Fig. 3 shows an embodiment in which, instead of a current relay, a voltage relay r is used in conjunction with a zero voltage switch n. 'The coil of the voltage relay r is connected to the terminals of the battery b. When the charge is switched on, the switch controlled by the relay coil r is closed, so that the coil of the zero-voltage switch n is live. As soon as the zero-voltage switch is inserted by hand after the voltage has risen to 2.1 volts / cell, it is held in the switch-on by means of the coil n. The resistor w is then short-circuited. After the voltage of the battery has risen to 2. [volts / cell], the voltage relay r picks up its armature and opens the circuit of the holding coil of the zero-voltage switch, so that it opens its switch and thus cancels the short circuit of the resistor w. When using a Pöhler system charging switch to switch off the charge, a special relay r is not required. In this case, the holding current of the zero voltage switch is conducted via a secondary contact of the Pöhl switch. This secondary contact is opened as soon as the relay of the Pöhl switch is activated. In order to prevent the zero voltage switch from engaging too early, it can, if necessary, be designed so that it is only able to hold its armature when the battery voltage has risen to the value at which the resistor w is to be short-circuited.

Claims (3)

PATENT CLAIMS: i. Charging device, especially in connection with alternating current networks for charging electrical accumulator batteries in a shortened charging time, characterized in that, that an additional charging resistor, e.g. B. an inductive resistor, in an alternating current leading line or an ohmic resistance in the direct current line, which is switched on at the beginning of charging, only after a certain voltage increase the battery, e.g.
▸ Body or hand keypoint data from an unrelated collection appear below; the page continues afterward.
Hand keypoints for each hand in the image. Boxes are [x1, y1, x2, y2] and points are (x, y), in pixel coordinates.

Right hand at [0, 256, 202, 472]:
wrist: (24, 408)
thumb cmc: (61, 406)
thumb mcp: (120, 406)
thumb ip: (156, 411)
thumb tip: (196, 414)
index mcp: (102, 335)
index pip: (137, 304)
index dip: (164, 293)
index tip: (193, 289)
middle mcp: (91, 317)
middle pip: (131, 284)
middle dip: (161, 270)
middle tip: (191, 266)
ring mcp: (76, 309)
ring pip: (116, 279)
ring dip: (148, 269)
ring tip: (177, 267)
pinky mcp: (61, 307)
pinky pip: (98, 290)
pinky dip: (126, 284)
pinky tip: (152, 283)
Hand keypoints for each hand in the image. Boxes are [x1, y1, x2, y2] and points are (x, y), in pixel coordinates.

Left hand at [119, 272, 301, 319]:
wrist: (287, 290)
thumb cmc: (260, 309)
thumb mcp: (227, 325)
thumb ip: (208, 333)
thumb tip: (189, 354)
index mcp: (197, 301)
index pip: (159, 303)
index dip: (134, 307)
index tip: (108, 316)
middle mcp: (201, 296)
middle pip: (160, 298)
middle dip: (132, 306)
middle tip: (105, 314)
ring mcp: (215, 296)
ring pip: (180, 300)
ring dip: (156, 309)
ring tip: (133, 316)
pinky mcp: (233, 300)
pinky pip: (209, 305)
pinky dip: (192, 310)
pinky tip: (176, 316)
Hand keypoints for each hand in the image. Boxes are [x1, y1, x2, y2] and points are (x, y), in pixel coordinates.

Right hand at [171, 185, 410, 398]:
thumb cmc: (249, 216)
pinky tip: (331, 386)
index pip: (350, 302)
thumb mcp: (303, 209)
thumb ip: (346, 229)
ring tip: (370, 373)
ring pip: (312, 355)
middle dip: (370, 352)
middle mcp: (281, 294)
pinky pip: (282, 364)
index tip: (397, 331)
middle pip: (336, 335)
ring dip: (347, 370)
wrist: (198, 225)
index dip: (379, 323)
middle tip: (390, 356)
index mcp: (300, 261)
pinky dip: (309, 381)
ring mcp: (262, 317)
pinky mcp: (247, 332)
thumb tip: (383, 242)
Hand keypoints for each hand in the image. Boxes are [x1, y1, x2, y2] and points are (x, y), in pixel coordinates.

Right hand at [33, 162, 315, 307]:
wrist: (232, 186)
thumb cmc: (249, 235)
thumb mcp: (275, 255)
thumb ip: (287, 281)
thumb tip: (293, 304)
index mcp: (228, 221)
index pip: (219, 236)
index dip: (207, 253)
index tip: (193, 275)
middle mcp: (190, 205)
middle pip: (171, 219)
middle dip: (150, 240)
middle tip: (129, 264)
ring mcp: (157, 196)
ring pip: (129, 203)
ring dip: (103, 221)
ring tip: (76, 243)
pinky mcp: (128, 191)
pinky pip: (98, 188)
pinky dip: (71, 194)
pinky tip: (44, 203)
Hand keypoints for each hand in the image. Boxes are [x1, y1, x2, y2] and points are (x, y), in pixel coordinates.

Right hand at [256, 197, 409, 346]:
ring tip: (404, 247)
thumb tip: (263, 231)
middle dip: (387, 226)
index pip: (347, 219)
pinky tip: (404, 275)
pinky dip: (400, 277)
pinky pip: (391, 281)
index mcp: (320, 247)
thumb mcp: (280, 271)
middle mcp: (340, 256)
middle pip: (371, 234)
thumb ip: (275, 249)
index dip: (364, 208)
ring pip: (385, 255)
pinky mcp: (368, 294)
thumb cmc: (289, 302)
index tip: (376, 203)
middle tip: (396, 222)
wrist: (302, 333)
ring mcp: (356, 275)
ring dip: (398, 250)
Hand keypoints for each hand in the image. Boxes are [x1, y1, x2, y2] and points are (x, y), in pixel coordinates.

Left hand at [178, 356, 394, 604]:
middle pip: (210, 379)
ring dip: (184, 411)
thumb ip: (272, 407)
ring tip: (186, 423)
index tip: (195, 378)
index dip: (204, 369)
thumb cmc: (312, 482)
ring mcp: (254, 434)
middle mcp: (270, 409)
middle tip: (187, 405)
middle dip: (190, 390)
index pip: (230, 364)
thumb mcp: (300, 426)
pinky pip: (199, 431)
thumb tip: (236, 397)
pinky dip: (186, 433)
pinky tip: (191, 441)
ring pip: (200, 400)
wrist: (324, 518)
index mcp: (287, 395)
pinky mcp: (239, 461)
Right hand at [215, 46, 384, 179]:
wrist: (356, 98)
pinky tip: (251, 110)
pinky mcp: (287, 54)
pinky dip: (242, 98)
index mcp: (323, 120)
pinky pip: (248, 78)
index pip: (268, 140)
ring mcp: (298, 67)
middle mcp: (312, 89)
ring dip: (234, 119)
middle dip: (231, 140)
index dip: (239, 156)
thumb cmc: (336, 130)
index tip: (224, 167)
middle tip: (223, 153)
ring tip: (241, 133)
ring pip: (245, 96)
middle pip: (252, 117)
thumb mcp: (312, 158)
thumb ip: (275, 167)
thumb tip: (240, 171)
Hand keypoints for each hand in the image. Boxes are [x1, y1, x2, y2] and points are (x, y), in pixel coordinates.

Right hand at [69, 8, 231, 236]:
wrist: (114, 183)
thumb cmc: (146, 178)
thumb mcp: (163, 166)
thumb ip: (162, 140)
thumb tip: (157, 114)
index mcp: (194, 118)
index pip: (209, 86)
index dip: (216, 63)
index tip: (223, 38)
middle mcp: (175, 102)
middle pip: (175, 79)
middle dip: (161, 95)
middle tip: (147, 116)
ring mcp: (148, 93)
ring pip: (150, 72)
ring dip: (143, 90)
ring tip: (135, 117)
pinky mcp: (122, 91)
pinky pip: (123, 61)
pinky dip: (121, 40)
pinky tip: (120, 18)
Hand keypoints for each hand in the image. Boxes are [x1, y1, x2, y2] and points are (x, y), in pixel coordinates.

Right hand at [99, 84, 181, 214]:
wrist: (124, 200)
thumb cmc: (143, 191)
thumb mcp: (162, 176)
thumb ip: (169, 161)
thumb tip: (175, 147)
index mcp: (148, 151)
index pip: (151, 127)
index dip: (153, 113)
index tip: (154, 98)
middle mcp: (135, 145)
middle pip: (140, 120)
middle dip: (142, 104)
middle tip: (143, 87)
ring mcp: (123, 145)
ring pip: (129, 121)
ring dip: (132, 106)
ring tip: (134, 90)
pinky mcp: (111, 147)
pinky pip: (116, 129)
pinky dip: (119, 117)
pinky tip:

B. after a cell voltage of 2.1 to 2.2 volts for lead cells is reached, is automatically or manually short-circuited that the same one has such a size that the charging device only when the resistor is short-circuited delivers the charging current corresponding to its maximum permissible load and that the same resistance only at the end of the charge, especially at the beginning of gas evolution with lead-acid batteries for the required reduction of the charging current automatically is switched on again. 2. Charging device according to claim i, characterized in that da.ß to deliver one of the maximum permissible load on the loading device Charging current by hand by means of a current relay the resistor is short-circuited and after the start of gas development by automatically switching off this relay again is switched on. 3. Charging device according to claim i, characterized in that to deliver a charging current corresponding to the maximum permissible load of the charging device by hand by means of a voltage relay, the series resistor is short-circuited and this relay is switched on again after the start of gas development by automatic shutdown. Cited publications: German patent specifications No. 490 721, 580 221, 62.1 0 73, 651 502, 670 51 0 , 719 841.